In urban and semi-urban areas, colleges and nearby schools can be converted into powerful knowledge-skills-imparting centres, and engage in distance learning through broadband connectivity. The broadband connectivity should aim to transform our 40,000 colleges at the first instance from institutions steeped in the conventional rote learning mode to modern global-level skill imparting centres. Again a transformational change in curricula, syllabi and pedagogical methods will be essential.

A Time for Change

What we have discussed so far applies primarily to the children in categories (c), (d) and (e) of Table 3 aiming to transform them from their current state and thereby create a formidable human resource for India. 

When the levels of children in categories (c), (d) and (e) of Table 3 are raised higher – and this can happen in a few years, by the year 2020 – Table 3 in say 2025, a decade from now, will look very different from what it looks like today. All of the people in categories (c), (d) and (e) will be highly skilled. Category (c) and (d) will each have about 30 million people, with category (e) at close to zero. Meanwhile, the numbers in category (b) will have risen from the current 2 million to about 20 million. That is how the supply chain works. If we attempt to raise the numbers in (b) without improving (e), (d) and (c), how can we have the excellent inputs we will need to support the larger numbers at the higher level?

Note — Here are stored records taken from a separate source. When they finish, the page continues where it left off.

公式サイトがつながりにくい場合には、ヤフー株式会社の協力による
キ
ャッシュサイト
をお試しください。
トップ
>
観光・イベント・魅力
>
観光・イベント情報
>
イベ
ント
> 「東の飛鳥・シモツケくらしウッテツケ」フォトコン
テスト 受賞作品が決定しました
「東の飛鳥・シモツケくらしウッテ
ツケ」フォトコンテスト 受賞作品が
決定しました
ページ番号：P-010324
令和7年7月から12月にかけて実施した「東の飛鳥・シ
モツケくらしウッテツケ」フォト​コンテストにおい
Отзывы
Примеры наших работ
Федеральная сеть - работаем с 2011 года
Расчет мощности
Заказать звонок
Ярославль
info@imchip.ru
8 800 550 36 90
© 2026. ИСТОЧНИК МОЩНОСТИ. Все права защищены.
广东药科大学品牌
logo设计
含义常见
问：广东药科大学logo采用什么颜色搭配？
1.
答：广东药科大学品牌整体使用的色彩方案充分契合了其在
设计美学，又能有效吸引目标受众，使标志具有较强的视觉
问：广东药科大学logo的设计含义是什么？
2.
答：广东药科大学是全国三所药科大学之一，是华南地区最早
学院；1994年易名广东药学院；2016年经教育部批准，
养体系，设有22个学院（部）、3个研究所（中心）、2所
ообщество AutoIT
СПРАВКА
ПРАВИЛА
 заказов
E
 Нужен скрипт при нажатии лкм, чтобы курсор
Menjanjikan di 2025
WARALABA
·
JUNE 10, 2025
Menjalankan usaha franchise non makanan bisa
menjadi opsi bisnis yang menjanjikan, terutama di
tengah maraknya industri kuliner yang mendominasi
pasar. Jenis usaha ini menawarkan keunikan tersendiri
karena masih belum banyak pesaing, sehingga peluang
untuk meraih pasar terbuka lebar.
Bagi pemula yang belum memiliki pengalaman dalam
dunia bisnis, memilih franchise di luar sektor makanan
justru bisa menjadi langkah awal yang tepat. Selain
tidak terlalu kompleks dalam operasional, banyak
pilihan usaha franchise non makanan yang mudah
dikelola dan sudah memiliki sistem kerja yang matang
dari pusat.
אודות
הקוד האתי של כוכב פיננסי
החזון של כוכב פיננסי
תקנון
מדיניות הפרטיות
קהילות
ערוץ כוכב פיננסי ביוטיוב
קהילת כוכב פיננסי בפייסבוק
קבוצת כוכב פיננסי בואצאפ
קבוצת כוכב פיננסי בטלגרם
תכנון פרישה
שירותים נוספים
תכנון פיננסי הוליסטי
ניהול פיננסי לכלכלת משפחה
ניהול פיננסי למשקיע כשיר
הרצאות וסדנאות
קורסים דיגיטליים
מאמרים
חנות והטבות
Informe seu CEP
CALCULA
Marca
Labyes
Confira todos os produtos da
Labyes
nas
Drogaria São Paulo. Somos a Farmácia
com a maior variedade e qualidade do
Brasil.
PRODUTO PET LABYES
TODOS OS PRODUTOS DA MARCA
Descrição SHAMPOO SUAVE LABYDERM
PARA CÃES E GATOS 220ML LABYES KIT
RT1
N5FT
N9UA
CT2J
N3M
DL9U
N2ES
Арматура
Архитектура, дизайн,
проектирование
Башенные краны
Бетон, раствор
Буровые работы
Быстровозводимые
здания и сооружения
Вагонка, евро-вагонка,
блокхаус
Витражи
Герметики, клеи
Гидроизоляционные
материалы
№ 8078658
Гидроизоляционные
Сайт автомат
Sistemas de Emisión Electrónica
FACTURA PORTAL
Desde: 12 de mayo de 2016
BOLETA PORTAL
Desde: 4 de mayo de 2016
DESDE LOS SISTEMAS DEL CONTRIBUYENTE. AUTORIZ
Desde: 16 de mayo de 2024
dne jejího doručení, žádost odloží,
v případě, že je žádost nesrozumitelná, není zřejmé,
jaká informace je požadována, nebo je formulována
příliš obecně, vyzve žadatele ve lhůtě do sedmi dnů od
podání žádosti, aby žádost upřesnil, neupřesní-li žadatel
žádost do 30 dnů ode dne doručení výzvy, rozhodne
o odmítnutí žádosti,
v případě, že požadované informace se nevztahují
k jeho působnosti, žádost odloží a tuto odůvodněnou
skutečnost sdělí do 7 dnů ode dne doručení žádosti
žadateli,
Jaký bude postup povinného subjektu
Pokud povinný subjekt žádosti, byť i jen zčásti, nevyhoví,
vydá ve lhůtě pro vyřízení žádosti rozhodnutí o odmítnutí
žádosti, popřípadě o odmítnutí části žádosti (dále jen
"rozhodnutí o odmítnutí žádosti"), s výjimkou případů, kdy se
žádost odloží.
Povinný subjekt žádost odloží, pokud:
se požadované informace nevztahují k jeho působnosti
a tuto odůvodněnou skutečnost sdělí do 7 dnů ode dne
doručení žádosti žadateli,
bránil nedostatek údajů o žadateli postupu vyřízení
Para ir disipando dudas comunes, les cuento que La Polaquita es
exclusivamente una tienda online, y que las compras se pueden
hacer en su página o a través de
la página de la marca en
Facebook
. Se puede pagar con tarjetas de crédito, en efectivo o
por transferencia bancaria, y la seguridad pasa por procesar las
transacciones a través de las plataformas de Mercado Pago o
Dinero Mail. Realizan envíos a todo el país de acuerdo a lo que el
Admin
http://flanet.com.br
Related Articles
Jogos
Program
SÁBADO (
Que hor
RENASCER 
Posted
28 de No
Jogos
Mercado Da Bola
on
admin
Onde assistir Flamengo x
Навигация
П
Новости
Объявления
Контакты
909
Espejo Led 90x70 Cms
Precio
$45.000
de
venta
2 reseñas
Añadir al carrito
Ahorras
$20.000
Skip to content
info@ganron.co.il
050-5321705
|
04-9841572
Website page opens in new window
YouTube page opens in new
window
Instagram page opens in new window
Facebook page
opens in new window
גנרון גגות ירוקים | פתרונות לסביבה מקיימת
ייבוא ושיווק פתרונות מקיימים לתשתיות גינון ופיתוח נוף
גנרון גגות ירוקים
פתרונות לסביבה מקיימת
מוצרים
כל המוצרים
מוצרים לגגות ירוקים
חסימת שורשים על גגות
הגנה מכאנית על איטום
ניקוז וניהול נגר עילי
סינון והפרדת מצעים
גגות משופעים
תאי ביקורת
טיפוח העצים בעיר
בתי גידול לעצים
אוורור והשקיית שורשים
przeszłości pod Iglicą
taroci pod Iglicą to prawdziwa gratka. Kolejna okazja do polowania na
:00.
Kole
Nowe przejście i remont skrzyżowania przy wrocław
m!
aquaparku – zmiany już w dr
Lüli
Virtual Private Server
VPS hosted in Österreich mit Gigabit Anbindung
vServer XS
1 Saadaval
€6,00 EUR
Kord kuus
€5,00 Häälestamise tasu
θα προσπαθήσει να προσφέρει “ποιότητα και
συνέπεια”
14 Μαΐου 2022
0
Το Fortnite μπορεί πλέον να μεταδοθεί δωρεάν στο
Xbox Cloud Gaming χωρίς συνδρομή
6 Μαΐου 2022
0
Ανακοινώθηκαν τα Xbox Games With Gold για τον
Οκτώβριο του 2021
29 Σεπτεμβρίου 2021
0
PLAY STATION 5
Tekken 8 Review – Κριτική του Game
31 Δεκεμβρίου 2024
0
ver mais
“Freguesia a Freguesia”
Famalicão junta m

That, in a nutshell, is the problem facing professional education today. Opening up more and more IITs and IIMs does not solve the problem, it only dilutes the brand equity of these institutions. As we’ve said, the focus needs to shift to providing the relevant skills and knowledge to students at the primary, secondary and college levels. Alongside, there is a need to create many more educational institutions in India, so that more options are available to students. For this to happen, India should remove all the fetters against foreign direct investment in education. The government, on its part, should stop subsidizing the cost of education and instead provide widespread scholarships to the poor and needy, so that they can benefit from the best that modern education systems have to offer.

This change of mindset would not only help the many millions of students who are currently stuck in categories (c), (d) and (e) in Table 3, but also liberate the ‘high flyers’ in the elite institutions who are currently trapped in their own private rut of excessive expectations and limited scope, which stops them from performing to their fullest potential. 

In the right environment, they will flourish, as the other parts of the student spectrum blossoms. Original creative work, new discoveries and above all new inventions and innovations will then emerge, with India-invented, India-designed, India-produced products and services spreading all over the world.

The day this can happen is not far away. A decade from the year in which we liberate our education system from government control and enable the inculcation of relevant skills and knowledge at all levels, India will truly excel.

Let the starting year be 2015, so that the year 2025 brings glory to India.

WHAT SHOULD BE DONE?

FOR VILLAGE SCHOOLS:

The most important action to be taken to provide all villages remote areas with:

  • Good physical connectivity (roads or rails or even waterways)
  • Good electronic connectivity (to jump the many lost opportunities a 3G type of connectivity)

For those of Indians who get into much higher studies and research, in addition to freeing the existing elite institutions under govt, we need to encourage them to fly high. It is described in detail in the book Way Beyond The Three R’s: India’s educational Challenge in the 21st century” by Y S Rajan (2010, Penguin),  it elaborates how to cater to these avant garde persons and how to enable world class institutions to emerge. This will be in all disciplines of knowledge including arts, literature, philosophy, law, archaeology, history etc., in addition to science, technology engineering, mathematics, and medical sciences.